I came across this article today, and wanted to re-blog it so it doesn’t fade away. You can learn more about the Black Mamba Unit and support their efforts by visiting their web site. Photos by Julia Gunther.

“The Mambas are committed to tracking down snares before animals become victims. “With a mix of lipstick, boots and camouflage fatigues, these women are watching, waiting, walking, constantly on the lookout for early evidence of poacher activity,” Gunther continued. “They are a formidable and highly effective anti-poaching task team that is trying to defend and protect South Africa’s wildlife heritage against poaching.”

In South Africa, the phrase “the Big Five” often refers to lions, leopards, rhinos, buffalo and elephants, the most coveted wildlife in the region.
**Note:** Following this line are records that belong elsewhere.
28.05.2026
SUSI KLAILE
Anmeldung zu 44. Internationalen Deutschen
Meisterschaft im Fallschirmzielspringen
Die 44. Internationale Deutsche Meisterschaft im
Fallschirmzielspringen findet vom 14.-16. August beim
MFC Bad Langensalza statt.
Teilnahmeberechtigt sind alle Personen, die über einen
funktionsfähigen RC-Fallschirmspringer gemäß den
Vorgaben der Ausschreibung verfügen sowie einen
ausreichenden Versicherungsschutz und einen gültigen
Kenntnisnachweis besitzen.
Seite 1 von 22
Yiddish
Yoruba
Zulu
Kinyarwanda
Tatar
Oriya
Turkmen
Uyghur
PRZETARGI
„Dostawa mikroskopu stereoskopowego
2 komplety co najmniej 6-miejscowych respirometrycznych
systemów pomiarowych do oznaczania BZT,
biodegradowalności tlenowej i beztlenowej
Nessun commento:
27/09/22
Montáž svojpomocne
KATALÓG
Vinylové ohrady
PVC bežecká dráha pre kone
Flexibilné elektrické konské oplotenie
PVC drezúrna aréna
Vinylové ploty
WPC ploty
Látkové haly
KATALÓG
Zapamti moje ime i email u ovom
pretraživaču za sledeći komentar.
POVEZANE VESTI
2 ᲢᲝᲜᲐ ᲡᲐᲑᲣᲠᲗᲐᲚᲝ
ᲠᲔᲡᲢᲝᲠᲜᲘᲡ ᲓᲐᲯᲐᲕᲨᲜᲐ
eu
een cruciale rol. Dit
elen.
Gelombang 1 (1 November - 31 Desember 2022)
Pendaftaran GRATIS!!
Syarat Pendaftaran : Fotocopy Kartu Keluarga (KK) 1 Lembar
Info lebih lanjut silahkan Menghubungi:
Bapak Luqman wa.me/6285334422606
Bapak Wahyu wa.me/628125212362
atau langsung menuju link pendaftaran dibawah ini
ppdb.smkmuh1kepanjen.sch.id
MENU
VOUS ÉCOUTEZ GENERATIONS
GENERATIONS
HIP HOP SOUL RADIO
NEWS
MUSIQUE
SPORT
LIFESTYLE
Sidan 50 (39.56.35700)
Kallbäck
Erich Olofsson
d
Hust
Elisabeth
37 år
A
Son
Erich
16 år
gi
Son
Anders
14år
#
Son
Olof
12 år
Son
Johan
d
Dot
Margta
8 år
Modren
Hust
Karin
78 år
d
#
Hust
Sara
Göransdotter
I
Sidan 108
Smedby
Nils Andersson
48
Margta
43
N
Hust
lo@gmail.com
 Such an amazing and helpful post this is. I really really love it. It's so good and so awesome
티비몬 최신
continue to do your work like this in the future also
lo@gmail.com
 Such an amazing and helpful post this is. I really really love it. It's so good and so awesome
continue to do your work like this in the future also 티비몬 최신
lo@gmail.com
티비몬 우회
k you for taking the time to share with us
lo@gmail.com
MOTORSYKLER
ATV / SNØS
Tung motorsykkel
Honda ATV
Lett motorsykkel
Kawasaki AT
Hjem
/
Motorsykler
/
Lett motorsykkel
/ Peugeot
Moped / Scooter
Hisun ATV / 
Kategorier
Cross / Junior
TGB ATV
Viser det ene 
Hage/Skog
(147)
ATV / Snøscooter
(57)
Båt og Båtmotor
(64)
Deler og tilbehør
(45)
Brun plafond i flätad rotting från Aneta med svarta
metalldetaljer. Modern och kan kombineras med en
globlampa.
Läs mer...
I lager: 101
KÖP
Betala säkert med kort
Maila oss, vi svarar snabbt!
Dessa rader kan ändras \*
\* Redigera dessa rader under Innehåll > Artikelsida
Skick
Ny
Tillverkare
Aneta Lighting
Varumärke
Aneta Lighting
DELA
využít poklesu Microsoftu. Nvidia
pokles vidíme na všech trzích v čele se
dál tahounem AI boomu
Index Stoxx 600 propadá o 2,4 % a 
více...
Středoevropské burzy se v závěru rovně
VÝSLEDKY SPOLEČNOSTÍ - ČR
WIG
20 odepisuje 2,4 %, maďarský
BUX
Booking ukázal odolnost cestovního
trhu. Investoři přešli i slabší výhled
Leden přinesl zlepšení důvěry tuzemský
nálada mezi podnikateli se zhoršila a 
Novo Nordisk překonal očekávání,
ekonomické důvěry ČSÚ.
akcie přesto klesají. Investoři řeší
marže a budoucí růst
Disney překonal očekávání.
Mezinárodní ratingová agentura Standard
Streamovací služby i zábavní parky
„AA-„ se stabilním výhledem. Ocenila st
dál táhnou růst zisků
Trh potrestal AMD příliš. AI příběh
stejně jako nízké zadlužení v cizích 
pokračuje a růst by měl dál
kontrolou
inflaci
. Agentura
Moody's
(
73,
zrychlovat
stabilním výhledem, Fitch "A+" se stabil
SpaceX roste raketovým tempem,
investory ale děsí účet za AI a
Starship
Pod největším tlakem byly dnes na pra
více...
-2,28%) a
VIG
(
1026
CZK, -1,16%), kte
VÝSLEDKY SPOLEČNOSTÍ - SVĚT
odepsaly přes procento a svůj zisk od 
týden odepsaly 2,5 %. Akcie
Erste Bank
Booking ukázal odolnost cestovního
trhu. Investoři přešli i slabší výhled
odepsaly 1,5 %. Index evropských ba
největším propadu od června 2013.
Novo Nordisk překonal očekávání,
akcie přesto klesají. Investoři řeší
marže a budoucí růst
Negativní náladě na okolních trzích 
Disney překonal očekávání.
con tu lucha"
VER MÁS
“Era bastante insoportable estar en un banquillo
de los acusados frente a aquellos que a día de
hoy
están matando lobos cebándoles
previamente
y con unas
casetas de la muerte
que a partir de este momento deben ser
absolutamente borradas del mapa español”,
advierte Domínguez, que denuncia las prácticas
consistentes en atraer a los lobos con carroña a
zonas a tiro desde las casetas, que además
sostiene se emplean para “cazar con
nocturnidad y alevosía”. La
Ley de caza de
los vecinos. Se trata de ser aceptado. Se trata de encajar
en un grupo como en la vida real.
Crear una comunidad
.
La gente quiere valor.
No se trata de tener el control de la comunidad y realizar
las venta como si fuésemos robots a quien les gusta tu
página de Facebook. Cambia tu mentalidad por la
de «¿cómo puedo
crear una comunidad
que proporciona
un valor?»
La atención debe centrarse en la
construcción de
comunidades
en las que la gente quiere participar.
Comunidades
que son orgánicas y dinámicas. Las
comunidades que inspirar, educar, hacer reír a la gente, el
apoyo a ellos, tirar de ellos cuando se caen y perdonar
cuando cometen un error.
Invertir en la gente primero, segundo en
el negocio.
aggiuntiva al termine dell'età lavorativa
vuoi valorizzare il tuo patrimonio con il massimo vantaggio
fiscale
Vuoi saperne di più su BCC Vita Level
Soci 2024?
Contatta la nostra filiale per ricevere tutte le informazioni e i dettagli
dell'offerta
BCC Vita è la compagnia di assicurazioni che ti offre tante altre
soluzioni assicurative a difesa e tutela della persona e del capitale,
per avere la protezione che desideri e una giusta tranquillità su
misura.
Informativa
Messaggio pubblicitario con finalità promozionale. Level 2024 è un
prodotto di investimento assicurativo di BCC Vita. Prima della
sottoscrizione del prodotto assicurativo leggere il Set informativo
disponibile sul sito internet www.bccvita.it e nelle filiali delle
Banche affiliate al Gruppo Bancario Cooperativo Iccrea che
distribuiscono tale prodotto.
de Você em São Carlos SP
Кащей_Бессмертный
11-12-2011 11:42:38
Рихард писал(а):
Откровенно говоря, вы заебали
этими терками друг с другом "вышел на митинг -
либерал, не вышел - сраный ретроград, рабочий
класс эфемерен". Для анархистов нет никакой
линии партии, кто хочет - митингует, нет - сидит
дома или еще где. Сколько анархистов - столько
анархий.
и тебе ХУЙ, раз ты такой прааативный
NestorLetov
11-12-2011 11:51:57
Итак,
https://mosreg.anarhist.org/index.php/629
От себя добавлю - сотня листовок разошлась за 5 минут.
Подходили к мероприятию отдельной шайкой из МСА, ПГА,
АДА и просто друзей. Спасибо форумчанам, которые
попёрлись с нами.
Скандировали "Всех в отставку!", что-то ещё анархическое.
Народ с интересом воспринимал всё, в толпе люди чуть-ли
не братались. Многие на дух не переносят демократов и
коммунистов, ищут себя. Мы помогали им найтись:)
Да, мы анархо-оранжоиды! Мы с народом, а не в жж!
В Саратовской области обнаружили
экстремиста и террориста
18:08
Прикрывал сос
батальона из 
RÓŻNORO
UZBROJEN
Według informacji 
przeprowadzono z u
Protection of these species frequently falls into the hands of men; the Mambas are one of the rare instances a position of such importance and power would be delegated to women. 

“Each [Mamba] has a story, a dream and a vision for the future,” Gunther explained. “Each has a family to support, a community to educate. Funds are scarce, yet they are passionate and determined. For some, they are the only breadwinners, feeding their families on little wages. For others this is a hopeful step towards furthering their careers. For all of them, the love for nature and its conservation runs deep. Their ethos is to protect this heritage of wildlife.”